Since the wake of humanity, people have needed help. Having problems in life is almost as common as breathing, which is why asking for help should be second nature to all of us, but somehow it isn’t. I’ve found that when you find yourself needing serious guidance, it’s suddenly much harder to just ask for it. So, why is it so hard to ask for help? The simple answer is the foundational feeling for every insecurity and plight known to mankind, fear. People are scared that when asking for help, they might be ignored or shamed for their problems. It’s already too hard to be emotionally vulnerable and tear down the walls we so carefully put up for ourselves that when something goes slightly awry, we recoil. This is why I have come up with three tips to make asking for help easier and less excruciating than it is. First, make sure that you trust the people around you, then ask for help your own way, and finally don’t apologize afterward.
First of all, make sure you trust the people around you. If you find yourself in an environment filled with untrustworthy people, it’s harder to open up to them. That fear of rejection creeps up involuntarily if you know that asking for help may result in regret or even shame at the hands of the people who are supposed to help you. If you doubt even for a second that the people around you might judge or reject you, then you shouldn’t tell them at all. Pick people who are willing to help you because they care, not because they have to. The right people will always be there when you need them, especially when you need help.
After finding people you trust, take a leap of faith and ask for help but only once you feel comfortable enough doing so. No one should be rushed when making this decision, so take your time deciding where, when, and how you want to ask for help. It should be in your own, personal way to make it more serious because asking for help is not a light topic that should be taken as a joke or a simple anecdote. If you need guidance, then you should get serious guidance from the people that you trust who both care about you and want to see you do well in this life.
Finally, never apologize for needing help. Everyone, at some point in their lives, needs some sort of help and that is nothing to be ashamed of at all. Humans were never exempt from suffering, meaning that since the very first caveman people have been trying to communicate their issues any way they can. I can tell you that there are many different ways to ask for help, but the only way that you should avoid is minimizing your needs with phrases like “I’m sorry to ask this…” or “I hate to say this…” I know that these phrases are just a way to break the awkwardness and downplay your issues to make it seem more casual if said rejection occurs, but they can be very damaging.

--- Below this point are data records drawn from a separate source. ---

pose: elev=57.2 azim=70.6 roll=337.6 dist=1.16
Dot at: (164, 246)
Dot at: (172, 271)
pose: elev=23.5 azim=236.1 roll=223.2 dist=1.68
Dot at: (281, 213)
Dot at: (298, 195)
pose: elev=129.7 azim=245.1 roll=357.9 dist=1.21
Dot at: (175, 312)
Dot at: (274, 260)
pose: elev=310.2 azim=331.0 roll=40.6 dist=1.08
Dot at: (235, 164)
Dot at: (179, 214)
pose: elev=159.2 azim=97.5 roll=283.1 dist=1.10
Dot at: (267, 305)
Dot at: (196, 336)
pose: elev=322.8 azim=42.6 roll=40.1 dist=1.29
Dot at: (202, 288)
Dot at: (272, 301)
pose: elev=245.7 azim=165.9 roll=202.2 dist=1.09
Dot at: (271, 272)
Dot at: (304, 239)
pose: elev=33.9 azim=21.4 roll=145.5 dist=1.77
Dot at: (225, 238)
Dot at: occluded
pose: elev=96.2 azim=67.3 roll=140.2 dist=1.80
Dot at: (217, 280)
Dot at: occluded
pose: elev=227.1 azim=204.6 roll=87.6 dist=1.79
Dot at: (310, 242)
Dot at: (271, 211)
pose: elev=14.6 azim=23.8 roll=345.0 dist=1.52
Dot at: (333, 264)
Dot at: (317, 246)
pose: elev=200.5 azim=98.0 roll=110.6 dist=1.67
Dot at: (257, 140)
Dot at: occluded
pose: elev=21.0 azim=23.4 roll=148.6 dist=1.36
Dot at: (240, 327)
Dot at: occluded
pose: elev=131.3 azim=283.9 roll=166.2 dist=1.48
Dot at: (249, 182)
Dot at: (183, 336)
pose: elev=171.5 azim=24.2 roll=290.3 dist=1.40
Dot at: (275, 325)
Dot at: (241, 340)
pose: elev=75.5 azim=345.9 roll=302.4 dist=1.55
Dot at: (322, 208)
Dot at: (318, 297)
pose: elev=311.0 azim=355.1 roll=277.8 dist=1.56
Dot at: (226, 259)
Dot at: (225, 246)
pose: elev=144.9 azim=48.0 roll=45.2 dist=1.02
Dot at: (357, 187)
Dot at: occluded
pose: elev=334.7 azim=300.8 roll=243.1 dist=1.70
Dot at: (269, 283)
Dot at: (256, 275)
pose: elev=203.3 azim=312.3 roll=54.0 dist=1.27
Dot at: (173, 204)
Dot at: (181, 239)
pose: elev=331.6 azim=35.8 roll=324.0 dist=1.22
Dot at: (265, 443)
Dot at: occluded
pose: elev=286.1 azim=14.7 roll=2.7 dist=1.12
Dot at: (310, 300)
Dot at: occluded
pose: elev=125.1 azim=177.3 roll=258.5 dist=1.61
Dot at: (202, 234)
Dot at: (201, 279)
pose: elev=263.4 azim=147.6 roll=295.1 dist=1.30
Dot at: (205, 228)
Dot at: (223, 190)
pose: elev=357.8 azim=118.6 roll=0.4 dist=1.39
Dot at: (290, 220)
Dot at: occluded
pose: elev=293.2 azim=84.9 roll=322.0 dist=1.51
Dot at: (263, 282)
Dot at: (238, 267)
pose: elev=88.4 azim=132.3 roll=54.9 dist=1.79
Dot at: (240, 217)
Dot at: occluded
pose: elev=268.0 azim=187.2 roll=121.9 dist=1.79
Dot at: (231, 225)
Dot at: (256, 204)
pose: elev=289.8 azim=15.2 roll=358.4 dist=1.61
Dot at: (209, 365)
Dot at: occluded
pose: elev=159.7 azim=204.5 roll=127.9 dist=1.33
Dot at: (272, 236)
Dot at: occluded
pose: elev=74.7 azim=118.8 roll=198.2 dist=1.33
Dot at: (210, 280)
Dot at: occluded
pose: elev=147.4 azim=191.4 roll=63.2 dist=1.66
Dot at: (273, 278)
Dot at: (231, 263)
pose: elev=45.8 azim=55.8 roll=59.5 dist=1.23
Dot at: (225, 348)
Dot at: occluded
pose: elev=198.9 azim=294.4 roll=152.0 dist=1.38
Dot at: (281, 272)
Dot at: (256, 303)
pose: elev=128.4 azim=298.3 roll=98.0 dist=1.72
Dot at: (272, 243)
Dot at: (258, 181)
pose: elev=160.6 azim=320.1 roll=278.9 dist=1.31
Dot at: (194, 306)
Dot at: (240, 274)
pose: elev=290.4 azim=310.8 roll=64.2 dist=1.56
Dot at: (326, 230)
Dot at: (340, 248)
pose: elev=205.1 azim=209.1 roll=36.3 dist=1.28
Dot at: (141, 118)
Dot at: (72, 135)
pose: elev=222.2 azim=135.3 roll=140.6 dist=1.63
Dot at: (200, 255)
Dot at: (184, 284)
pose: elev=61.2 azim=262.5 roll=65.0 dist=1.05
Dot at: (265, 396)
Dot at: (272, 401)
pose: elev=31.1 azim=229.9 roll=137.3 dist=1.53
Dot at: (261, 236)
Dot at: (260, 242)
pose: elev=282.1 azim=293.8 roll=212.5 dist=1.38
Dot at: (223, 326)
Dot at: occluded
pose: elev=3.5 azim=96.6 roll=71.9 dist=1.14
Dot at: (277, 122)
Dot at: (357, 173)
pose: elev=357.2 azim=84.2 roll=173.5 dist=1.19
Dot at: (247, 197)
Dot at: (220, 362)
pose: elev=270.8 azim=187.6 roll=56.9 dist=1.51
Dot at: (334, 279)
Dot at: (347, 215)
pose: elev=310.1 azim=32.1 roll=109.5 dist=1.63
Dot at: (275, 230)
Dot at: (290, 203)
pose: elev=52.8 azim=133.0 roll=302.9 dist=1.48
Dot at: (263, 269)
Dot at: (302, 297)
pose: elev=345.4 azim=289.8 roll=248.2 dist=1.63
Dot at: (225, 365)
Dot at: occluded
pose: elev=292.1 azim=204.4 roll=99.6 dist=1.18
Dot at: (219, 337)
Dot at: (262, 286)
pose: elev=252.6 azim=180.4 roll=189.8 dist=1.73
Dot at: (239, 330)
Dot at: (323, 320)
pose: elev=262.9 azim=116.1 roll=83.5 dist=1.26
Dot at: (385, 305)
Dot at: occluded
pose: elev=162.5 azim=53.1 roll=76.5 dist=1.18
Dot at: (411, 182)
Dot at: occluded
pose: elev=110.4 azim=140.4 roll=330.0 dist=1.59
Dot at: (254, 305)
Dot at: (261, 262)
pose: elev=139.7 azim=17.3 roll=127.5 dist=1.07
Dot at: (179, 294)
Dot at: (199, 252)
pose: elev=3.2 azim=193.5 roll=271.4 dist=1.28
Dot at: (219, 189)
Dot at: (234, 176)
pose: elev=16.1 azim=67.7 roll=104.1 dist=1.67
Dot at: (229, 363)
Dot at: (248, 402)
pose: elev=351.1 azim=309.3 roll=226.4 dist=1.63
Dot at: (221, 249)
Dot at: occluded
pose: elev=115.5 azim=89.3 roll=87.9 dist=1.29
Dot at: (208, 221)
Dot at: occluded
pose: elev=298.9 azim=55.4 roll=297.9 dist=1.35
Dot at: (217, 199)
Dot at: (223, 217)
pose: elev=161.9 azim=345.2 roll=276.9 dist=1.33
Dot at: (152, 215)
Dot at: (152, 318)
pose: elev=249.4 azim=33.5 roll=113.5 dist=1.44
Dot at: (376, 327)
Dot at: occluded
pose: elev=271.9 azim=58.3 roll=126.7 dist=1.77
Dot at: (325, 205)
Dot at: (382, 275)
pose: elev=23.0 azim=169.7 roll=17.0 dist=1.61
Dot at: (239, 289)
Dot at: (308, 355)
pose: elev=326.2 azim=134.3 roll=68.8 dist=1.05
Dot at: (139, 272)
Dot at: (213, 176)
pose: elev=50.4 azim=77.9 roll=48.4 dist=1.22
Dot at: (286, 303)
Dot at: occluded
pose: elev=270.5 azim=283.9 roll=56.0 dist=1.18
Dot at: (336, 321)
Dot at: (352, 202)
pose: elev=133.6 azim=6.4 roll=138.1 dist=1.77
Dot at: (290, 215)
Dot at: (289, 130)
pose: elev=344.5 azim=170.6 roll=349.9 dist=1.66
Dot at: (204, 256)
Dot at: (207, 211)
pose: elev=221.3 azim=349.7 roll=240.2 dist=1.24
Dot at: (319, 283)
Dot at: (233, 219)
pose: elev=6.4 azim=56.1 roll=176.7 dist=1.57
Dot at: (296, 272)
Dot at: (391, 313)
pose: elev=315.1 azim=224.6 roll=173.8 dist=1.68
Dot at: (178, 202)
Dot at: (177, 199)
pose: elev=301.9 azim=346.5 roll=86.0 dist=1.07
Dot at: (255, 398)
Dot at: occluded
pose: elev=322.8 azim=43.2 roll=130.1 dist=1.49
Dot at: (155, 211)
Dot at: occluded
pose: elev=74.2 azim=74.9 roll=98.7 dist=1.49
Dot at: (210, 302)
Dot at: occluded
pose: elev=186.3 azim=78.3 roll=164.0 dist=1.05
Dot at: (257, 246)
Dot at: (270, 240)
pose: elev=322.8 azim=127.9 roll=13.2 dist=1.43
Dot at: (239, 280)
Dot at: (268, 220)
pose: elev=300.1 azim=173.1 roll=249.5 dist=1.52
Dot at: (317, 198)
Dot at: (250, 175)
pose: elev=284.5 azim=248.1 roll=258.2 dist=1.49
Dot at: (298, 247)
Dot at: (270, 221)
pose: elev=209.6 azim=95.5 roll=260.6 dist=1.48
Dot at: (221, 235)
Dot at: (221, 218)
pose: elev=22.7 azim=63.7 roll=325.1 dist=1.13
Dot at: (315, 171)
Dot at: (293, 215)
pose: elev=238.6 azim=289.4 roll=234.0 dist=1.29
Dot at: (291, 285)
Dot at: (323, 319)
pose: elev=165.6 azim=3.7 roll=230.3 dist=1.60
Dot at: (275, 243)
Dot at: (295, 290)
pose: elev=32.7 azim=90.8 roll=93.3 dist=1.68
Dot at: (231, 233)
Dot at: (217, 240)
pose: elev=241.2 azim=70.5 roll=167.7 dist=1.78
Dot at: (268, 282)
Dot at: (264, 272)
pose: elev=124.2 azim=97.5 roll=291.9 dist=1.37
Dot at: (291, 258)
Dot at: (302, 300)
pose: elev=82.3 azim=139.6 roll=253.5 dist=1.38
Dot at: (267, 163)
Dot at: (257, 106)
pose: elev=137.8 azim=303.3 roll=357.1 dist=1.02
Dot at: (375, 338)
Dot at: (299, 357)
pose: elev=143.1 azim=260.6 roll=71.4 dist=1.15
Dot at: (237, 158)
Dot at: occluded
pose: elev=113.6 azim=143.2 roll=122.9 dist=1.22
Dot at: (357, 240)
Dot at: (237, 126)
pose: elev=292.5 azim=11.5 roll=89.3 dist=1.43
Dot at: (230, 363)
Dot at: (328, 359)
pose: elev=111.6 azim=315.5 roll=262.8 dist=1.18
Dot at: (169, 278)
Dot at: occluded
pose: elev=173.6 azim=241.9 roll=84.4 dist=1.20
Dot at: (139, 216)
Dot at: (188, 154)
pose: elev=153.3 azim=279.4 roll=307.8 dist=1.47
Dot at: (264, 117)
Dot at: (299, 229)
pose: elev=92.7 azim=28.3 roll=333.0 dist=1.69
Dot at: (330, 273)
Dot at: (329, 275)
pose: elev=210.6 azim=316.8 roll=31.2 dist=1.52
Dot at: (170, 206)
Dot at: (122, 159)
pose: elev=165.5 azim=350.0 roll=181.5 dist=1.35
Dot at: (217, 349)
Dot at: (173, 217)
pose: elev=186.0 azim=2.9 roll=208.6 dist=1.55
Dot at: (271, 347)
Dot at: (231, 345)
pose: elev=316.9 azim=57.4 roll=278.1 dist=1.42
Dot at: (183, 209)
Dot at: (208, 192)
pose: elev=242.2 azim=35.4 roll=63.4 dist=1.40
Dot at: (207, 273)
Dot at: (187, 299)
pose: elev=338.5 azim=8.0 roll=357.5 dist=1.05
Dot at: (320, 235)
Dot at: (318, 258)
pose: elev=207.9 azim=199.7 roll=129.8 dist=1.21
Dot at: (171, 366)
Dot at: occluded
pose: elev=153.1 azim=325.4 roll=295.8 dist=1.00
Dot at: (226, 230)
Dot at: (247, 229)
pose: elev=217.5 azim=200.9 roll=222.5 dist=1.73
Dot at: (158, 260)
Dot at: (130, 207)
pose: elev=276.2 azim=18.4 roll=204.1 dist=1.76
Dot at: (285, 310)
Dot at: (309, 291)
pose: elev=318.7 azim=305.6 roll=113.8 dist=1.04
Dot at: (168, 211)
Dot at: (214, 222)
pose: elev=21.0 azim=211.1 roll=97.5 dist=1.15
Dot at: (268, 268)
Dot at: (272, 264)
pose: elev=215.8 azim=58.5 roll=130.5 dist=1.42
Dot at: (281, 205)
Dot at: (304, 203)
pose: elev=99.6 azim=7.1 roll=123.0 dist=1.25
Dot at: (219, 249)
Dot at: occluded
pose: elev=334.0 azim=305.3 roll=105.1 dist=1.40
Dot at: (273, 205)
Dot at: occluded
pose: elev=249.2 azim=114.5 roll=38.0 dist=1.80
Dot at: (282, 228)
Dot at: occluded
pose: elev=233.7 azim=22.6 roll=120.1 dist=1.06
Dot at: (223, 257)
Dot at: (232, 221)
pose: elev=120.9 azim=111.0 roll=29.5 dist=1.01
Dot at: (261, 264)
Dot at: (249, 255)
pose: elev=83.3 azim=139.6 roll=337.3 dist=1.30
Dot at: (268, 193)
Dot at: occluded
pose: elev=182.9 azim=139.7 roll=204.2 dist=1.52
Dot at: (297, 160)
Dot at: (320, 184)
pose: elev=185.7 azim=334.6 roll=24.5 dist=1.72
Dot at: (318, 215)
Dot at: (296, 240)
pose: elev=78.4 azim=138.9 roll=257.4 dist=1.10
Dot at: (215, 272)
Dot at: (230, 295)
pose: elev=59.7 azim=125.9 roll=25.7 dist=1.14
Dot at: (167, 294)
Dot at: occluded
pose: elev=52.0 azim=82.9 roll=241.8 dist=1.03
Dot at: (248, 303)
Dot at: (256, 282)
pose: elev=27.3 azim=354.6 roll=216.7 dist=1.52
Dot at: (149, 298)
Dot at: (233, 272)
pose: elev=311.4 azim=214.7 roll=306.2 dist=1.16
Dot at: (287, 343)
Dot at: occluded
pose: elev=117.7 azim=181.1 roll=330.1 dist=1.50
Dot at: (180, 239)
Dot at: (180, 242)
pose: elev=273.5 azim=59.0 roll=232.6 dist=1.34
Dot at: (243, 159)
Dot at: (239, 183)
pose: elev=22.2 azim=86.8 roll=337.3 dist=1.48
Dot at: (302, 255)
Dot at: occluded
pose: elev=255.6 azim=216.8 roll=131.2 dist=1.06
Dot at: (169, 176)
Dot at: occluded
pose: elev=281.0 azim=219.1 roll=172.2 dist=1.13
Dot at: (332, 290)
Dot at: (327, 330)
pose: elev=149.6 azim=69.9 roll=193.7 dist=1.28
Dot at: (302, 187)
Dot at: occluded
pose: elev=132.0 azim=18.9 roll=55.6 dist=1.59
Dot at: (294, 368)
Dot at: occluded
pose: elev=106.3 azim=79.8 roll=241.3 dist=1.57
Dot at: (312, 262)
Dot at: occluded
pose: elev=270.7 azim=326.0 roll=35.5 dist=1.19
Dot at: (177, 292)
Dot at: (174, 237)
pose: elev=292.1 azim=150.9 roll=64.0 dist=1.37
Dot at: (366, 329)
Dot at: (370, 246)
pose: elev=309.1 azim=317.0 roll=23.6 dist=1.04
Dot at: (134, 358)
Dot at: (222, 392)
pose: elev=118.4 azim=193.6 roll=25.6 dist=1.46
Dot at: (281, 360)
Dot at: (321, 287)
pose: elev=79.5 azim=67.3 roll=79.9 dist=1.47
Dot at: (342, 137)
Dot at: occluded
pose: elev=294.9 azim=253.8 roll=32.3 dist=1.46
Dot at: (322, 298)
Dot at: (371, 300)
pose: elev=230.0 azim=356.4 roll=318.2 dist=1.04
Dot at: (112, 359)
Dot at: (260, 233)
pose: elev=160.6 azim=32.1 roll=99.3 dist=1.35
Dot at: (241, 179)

First of all, your problems are big issues no matter what they are and you shouldn’t downplay them just so they can fit into a conversation. Second of all, find a space to have this talk with someone so that neither you nor that person feels obligated to say something out of character. Remember that you’re not doing anything wrong by asking for help, ever, so don’t apologize for it.
Everyone warrants a fair chance to ask for help. When we find no way to easily ask for help, we end up bottling up these horrible feelings inside of us, which over time fester and become so bitter that they are released in all the wrong ways and all the wrong places. In many ways, people fear asking for help because they might get rejected or ignored, and while those are valid fears, these irrationalities can be soothed with the previous tips. First, make sure that you are surrounded by people you trust with your words, then you can ask them for help in a personal manner, and finally, never apologize for anything you need. There is always going to be someone that cares who is willing and able to help you, and if you don’t see them now, you will later. In any case, you will always have me, and trust me when I say that I will always be here for anyone who needs me. You deserve to be helped, so ask whenever you can.